Child care is the third-largest expense in the family budget behind food and housing –“The Cost of Raising a Child.” U.S. Department of AgricultureHSA – Employees can change their health savings account (HSA) contribution amount at least once per month—or possibly more or less depending on any limitations the employer may have put on changes. If payroll contributions are no longer an option, employees can still contribute directly to their HSA and file it as an above-the-line tax deduction. In addition, HSA On Demand® allows employers to give employees access to their entire HSA balance at any time during the plan year, to cover costs upfront without worrying about balance availability.
Commuter Benefits – Employers should know that the IRS does not allow refunds to be issued since commuter orders are made with pre-tax funds.
(Participants enrolled in ConnectYourCare’s commuter program can return products they purchased for a credit that can be applied to future orders.

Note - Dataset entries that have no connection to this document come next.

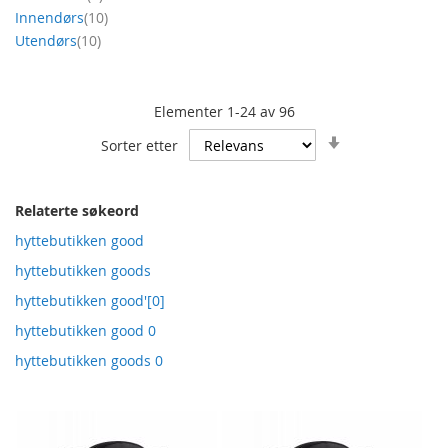
produkt
Innendørs
10
produkt
Utendørs
10
Elementer
1
-
24
av
96
Angi
Sorter etter
stigende
retning
Relaterte søkeord
hyttebutikken good
hyttebutikken goods
hyttebutikken good'[0]
hyttebutikken good 0
hyttebutikken goods 0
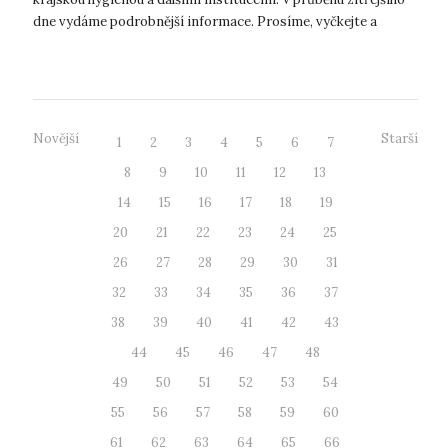
dne vydáme podrobnější informace. Prosíme, vyčkejte a
sledujte weby fakult, k...
Novější
Starší
1
2
3
4
5
6
7
8
9
10
11
12
13
14
15
16
17
18
19
20
21
22
23
24
25
26
27
28
29
30
31
32
33
34
35
36
37
38
39
40
41
42
43
44
45
46
47
48
49
50
51
52
53
54
55
56
57
58
59
60
61
62
63
64
65
66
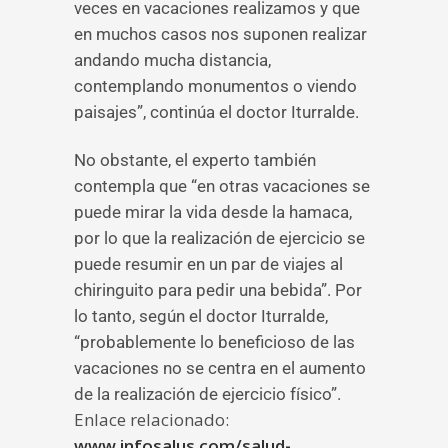
veces en vacaciones realizamos y que
en muchos casos nos suponen realizar
andando mucha distancia,
contemplando monumentos o viendo
paisajes”, continúa el doctor Iturralde.
No obstante, el experto también
contempla que “en otras vacaciones se
puede mirar la vida desde la hamaca,
por lo que la realización de ejercicio se
puede resumir en un par de viajes al
chiringuito para pedir una bebida”. Por
lo tanto, según el doctor Iturralde,
“probablemente lo beneficioso de las
vacaciones no se centra en el aumento
de la realización de ejercicio físico”.
Enlace relacionado:
www.infosalus.com/salud-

For employees enrolled in a parking benefits program, they will need to contact their parking provider to discuss their credit option since parking providers operate independently and have their own rules. ConnectYourCare can certainly help with those discussions.)
Current regulatory updates have allowed for more coverage from health care and other pre-tax accounts. When turbulent times occur, you want to be there for your employees to help them cover unexpected costs associated with changes to their everyday work and family routines. Organizations can empower and bring comfort to employees with consistent plan updates and information on plan features. The flexibility of tax-advantaged health care plans with built-in adjustments for life events should be embraced.